I may buy your music, or wear a jersey that bears your name, and still clinch my belongings when someone who bears your complexion passes by.
Whether due to an absence of knowledge or a lack of systems designed to inform, too often when the term “racism” is mentioned in America the images of shackled blacks being bought, sold, mangled and killed are the first to enter the minds. It is certainly true that blacks suffered more than 400 years of oppression in this country—and the clock is still ticking. But outside of mentions of slavery being abolished with the adoption of the 13th Amendment in 1865, where, in our widely produced and purchased K-12 curriculums, do we extensively discuss the economic and industrial successes and innovations that African Americans and other races contributed to society?

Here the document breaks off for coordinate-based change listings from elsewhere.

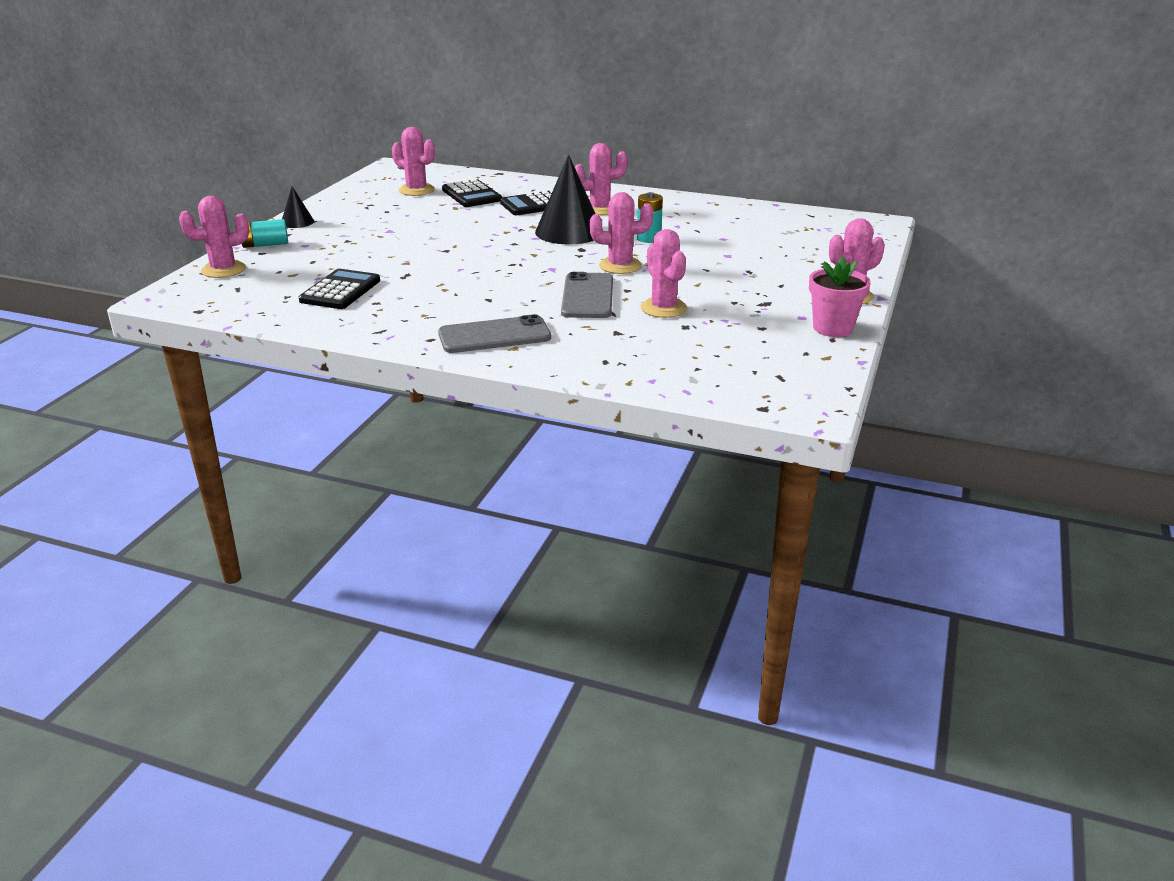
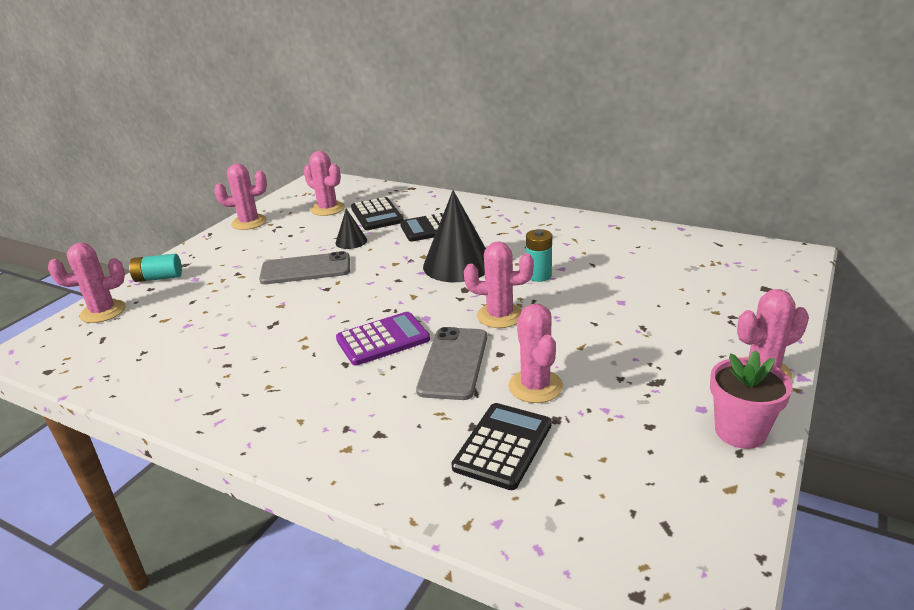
camera: 10 degrees right, 0 degrees up
black cone [282,186,314,228] -> black cone moved to [335,208,367,249]
black calculator [299,269,380,309] -> black calculator moved to [452,403,552,490]
grey phone [438,314,551,353] -> grey phone moved to [259,251,350,284]
pink cactus [575,143,628,215] -> pink cactus moved to [214,164,267,230]
none -> purple calculator [336,312,430,366]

Somehow our entire national historical account has been placed in the hands of commercial textbook publishers and standardized test designers, along with their perspectives and unconscious bias, for our youth to consume.
Furthermore, even as America abolished her slavery, documented racism and discrimination against Italians, Irish, Poles and other immigrants persisted. We certainly cannot forget about the history and societal contributions of Mexican Americans, Spanish Americans, all those who today would identify as a member of the LatinX community, Asian Americans, and Pacific Islander Americans. These races, too, experienced segregation, marginalization, harassment and death in an effort to drive the agenda of assimilation. Back then there were no hashtag movements, widespread nightly protests, and technologies to share these criminal acts and injustices.
So America, where does this leave us? Where do we go from here? How do we turn the corner and begin to eradicate once and for all the stench of hatred lingering in our society?
For one, we must accept the fact that the majority of us are ignorant of the facts associated with this conversation, and effectively determine a means of which to raise the bar of our knowledge base. We must accept the fact that the information shared with our children through textbooks and standardized tests have presented a limited snapshot of American history that, over time, has created a negative byproduct of race devaluing and low self-agency within the minds of some of our youth, which has consequently impacted their lifestyles and wellbeing, especially in socioeconomically challenged communities.
America must also realize that somewhere along the way we were blinded by consumerism and mistook the advancements of sports, pop culture, food, and entertainment as advancements in race relations, gender equality, and diversity and inclusion in our day-to-day society. Simply put, I may buy your music, or wear a jersey that bears your name, and still clinch my belongings when someone who bears your complexion passes by.
Following the death of George Floyd, with visuals of national protests easily accessible, my five-year-old son quietly asked me one night after dinner: “Daddy, why are those people mad?” Followed by: “What happened?”
In that moment I froze, but I also understood the importance of this teachable moment. As I prepared him for bed, I shared the importance of our family treating all people fairly, no matter how they look or where they come from. I also took the time to inquire about his understanding regarding race and gender equality.
I was amazed by his responses. He noted that in his kindergarten class, there are students of different colors, and some were brown like us. But no matter how they look, all of them are his friends. He also shared what he learned in his class about segregation, and how a long time ago, he wouldn’t be able to be in the same class as the “peach” and “white” people. But now he is happy that he can.
As he fell asleep for the night, I knelt down on the side of his bed, said a prayer, and contemplated the realities of the world that awaits my son. America, as beautiful as she is, has her imperfections and those imperfections should never cost someone’s children their freedom or even more importantly, their life.